What to do -
Output the listing verbatim, leaving out every picture.
= = = = = = =
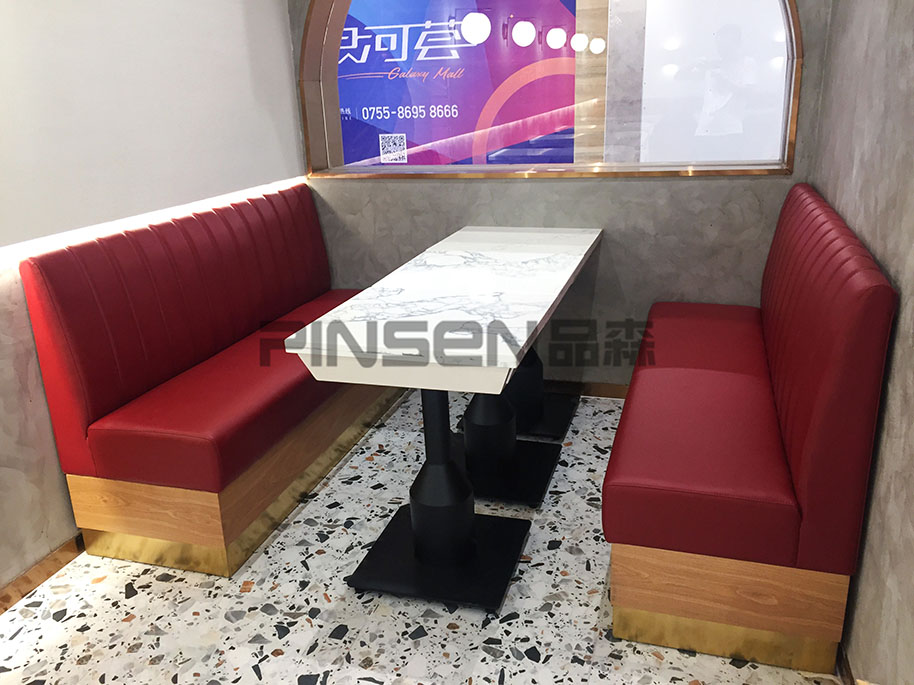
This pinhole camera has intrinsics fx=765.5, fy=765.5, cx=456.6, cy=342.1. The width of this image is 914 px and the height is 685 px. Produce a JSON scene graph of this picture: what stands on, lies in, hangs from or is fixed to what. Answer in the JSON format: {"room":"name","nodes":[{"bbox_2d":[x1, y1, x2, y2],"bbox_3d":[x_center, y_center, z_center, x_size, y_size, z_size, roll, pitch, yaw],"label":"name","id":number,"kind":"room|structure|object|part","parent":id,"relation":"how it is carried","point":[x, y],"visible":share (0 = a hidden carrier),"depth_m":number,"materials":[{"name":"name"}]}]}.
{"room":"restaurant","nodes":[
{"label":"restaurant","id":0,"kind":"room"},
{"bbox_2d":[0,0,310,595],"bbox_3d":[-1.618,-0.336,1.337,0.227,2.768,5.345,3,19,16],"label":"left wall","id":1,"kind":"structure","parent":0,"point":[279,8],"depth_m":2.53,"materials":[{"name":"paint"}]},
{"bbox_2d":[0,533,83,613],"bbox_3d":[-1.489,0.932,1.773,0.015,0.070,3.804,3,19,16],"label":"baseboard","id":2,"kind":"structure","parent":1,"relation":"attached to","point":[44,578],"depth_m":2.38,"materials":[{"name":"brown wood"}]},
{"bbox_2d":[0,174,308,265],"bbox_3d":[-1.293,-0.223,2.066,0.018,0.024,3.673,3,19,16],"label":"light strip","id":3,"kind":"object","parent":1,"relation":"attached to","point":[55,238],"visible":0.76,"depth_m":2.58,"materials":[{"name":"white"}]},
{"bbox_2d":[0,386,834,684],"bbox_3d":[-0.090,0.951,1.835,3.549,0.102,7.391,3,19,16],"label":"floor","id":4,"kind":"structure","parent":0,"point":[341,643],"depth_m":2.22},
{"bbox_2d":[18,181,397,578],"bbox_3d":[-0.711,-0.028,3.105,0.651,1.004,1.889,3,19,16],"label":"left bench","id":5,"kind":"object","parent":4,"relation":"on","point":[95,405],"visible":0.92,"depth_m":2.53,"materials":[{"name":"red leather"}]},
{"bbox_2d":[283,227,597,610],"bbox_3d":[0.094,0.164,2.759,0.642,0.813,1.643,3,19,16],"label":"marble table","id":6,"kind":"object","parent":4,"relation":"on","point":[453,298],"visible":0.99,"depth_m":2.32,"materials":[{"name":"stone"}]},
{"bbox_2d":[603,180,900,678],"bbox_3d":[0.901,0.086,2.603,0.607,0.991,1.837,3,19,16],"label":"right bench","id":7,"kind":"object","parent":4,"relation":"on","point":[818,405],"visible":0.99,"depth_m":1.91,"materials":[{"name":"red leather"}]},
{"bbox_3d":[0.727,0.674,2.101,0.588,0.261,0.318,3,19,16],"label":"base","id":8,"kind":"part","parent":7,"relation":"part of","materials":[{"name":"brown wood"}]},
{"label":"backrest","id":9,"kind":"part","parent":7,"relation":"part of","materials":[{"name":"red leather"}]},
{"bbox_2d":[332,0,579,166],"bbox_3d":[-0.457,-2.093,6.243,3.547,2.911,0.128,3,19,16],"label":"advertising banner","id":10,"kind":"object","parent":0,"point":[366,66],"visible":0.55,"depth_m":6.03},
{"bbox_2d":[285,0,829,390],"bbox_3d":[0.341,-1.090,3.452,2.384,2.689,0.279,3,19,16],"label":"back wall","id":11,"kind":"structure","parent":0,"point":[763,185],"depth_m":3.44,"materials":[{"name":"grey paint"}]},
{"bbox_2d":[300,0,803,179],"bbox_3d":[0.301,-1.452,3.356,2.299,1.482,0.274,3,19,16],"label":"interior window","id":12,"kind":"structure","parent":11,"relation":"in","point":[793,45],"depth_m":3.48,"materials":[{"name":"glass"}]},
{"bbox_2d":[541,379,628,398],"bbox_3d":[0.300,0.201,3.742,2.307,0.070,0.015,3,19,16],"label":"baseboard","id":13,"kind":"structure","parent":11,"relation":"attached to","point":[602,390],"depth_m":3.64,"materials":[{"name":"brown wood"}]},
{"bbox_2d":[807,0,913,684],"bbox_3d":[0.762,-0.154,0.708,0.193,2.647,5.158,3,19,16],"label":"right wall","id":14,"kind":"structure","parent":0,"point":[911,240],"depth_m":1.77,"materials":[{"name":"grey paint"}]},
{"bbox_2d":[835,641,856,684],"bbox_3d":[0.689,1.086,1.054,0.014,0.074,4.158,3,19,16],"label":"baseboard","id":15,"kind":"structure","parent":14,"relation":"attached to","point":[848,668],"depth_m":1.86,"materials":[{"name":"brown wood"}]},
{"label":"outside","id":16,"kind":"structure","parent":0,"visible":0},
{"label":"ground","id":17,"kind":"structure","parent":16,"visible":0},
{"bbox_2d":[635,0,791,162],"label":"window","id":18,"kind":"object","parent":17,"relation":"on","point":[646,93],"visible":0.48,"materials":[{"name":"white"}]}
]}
= = = = = = =
Answer area -
This pinhole camera has intrinsics fx=765.5, fy=765.5, cx=456.6, cy=342.1. The width of this image is 914 px and the height is 685 px. Produce a JSON scene graph of this picture: what stands on, lies in, hangs from or is fixed to what. Answer in the JSON format: {"room":"name","nodes":[{"bbox_2d":[x1, y1, x2, y2],"bbox_3d":[x_center, y_center, z_center, x_size, y_size, z_size, roll, pitch, yaw],"label":"name","id":number,"kind":"room|structure|object|part","parent":id,"relation":"how it is carried","point":[x, y],"visible":share (0 = a hidden carrier),"depth_m":number,"materials":[{"name":"name"}]}]}.
{"room":"restaurant","nodes":[
{"label":"restaurant","id":0,"kind":"room"},
{"bbox_2d":[0,0,310,595],"bbox_3d":[-1.618,-0.336,1.337,0.227,2.768,5.345,3,19,16],"label":"left wall","id":1,"kind":"structure","parent":0,"point":[279,8],"depth_m":2.53,"materials":[{"name":"paint"}]},
{"bbox_2d":[0,533,83,613],"bbox_3d":[-1.489,0.932,1.773,0.015,0.070,3.804,3,19,16],"label":"baseboard","id":2,"kind":"structure","parent":1,"relation":"attached to","point":[44,578],"depth_m":2.38,"materials":[{"name":"brown wood"}]},
{"bbox_2d":[0,174,308,265],"bbox_3d":[-1.293,-0.223,2.066,0.018,0.024,3.673,3,19,16],"label":"light strip","id":3,"kind":"object","parent":1,"relation":"attached to","point":[55,238],"visible":0.76,"depth_m":2.58,"materials":[{"name":"white"}]},
{"bbox_2d":[0,386,834,684],"bbox_3d":[-0.090,0.951,1.835,3.549,0.102,7.391,3,19,16],"label":"floor","id":4,"kind":"structure","parent":0,"point":[341,643],"depth_m":2.22},
{"bbox_2d":[18,181,397,578],"bbox_3d":[-0.711,-0.028,3.105,0.651,1.004,1.889,3,19,16],"label":"left bench","id":5,"kind":"object","parent":4,"relation":"on","point":[95,405],"visible":0.92,"depth_m":2.53,"materials":[{"name":"red leather"}]},
{"bbox_2d":[283,227,597,610],"bbox_3d":[0.094,0.164,2.759,0.642,0.813,1.643,3,19,16],"label":"marble table","id":6,"kind":"object","parent":4,"relation":"on","point":[453,298],"visible":0.99,"depth_m":2.32,"materials":[{"name":"stone"}]},
{"bbox_2d":[603,180,900,678],"bbox_3d":[0.901,0.086,2.603,0.607,0.991,1.837,3,19,16],"label":"right bench","id":7,"kind":"object","parent":4,"relation":"on","point":[818,405],"visible":0.99,"depth_m":1.91,"materials":[{"name":"red leather"}]},
{"bbox_3d":[0.727,0.674,2.101,0.588,0.261,0.318,3,19,16],"label":"base","id":8,"kind":"part","parent":7,"relation":"part of","materials":[{"name":"brown wood"}]},
{"label":"backrest","id":9,"kind":"part","parent":7,"relation":"part of","materials":[{"name":"red leather"}]},
{"bbox_2d":[332,0,579,166],"bbox_3d":[-0.457,-2.093,6.243,3.547,2.911,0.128,3,19,16],"label":"advertising banner","id":10,"kind":"object","parent":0,"point":[366,66],"visible":0.55,"depth_m":6.03},
{"bbox_2d":[285,0,829,390],"bbox_3d":[0.341,-1.090,3.452,2.384,2.689,0.279,3,19,16],"label":"back wall","id":11,"kind":"structure","parent":0,"point":[763,185],"depth_m":3.44,"materials":[{"name":"grey paint"}]},
{"bbox_2d":[300,0,803,179],"bbox_3d":[0.301,-1.452,3.356,2.299,1.482,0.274,3,19,16],"label":"interior window","id":12,"kind":"structure","parent":11,"relation":"in","point":[793,45],"depth_m":3.48,"materials":[{"name":"glass"}]},
{"bbox_2d":[541,379,628,398],"bbox_3d":[0.300,0.201,3.742,2.307,0.070,0.015,3,19,16],"label":"baseboard","id":13,"kind":"structure","parent":11,"relation":"attached to","point":[602,390],"depth_m":3.64,"materials":[{"name":"brown wood"}]},
{"bbox_2d":[807,0,913,684],"bbox_3d":[0.762,-0.154,0.708,0.193,2.647,5.158,3,19,16],"label":"right wall","id":14,"kind":"structure","parent":0,"point":[911,240],"depth_m":1.77,"materials":[{"name":"grey paint"}]},
{"bbox_2d":[835,641,856,684],"bbox_3d":[0.689,1.086,1.054,0.014,0.074,4.158,3,19,16],"label":"baseboard","id":15,"kind":"structure","parent":14,"relation":"attached to","point":[848,668],"depth_m":1.86,"materials":[{"name":"brown wood"}]},
{"label":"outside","id":16,"kind":"structure","parent":0,"visible":0},
{"label":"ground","id":17,"kind":"structure","parent":16,"visible":0},
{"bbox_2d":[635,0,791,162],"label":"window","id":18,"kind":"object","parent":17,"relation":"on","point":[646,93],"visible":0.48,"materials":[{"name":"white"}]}
]}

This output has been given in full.